One prevalent thing I see is people selling something on former prestige that was earned legitimately, only for it to be watered down as the price goes up when a new head of marketing takes over. I'm pretty sure they teach this in certain marketing/business schools....

There's a lot of Grey Goose out there. The same thing, in a fancy bottle, at triple the price.
 
JohnVF ;n56279 said:
One prevalent thing I see is people selling something on former prestige that was earned legitimately, only for it to be watered down as the price goes up when a new head of marketing takes over.

Yep take JBL, KEF, Wharfedale etc, sure they still turn out some fine high end gear but also put the badge on cheap Chinese manufactured stuff that you can buy in big box stores, people see the name and think it must be good.

Prime Minister ;n56266 said:
And just the opposite can be the case too.

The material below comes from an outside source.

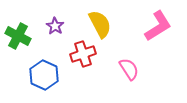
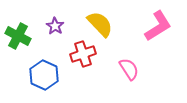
yellow semicircle: rotated 16 degrees counterclockwise
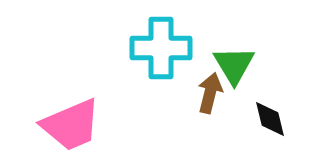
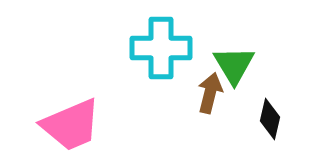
black diamond: rotated 27 degrees clockwise
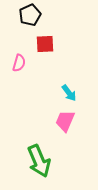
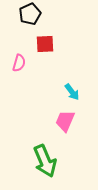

It sure can, take those Sony SS-M7's I lust after, magnificent speakers, that were a bargain new. I had a pair of 12" 3 way Sony's I picked up at a yard sale, no real crossover, flimsy boxes chalk and cheese, that's why you have to investigate, compare and listen before you buy anything not just go on price or name.

 
Those SS-m7s are a good example of the strangeness of the audio market. When they launched they were declared as sonic competitors to Wilsons, for comparative peanuts as far as price. Sony was trying to break into the audiophile market in the US, yet again, and it must have thought that it behaved as a traditional market where people weight performance vs price, and thought they could move the bar by selling near-equal performance for much lower price. Instead, nobody took them seriously because A: they said "Sony" and B: they were too inexpensive to be good in the minds of the US audiophile, where price equates to performance. It didn't help that soon after, they ended up discounted at Sony Style stores. Apparently the Chicago store had many for about 1/2 price way back when....the pair I had came from all of that, though I wasn't the first owner.

Then later they came back with a variation of the larger SS-m9, the SS-m9ed, that was something like $10,000...and apparently to many listeners some of the finest speakers they'd ever heard. But how do you sell a $10,000 speaker that looks like a much cheaper speaker you sold a few years ago? So that didn't seem to do well, either.

Sony recently came out with some nicely reviewed, quite expensive speakers that were also supposedly competitive with speakers costing more. SS-AR1s or something like that. I've never seen a pair outside of audio shows...and still, I don't see the US market taking audiophile gear from "mass market" players seriously, even though those mass market players would have resources far more extensive than most small audiophile companies, if they really were putting their minds towards making serious gear.
 
JohnVF ;n56444 said:
Instead, nobody took them seriously because A: they said "Sony" and B: they were too inexpensive to be good in the minds of the US audiophile, where price equates to performance.

Too true, there are many around who still believe price equates to performance, of course in many cases it does, but it's not across the board.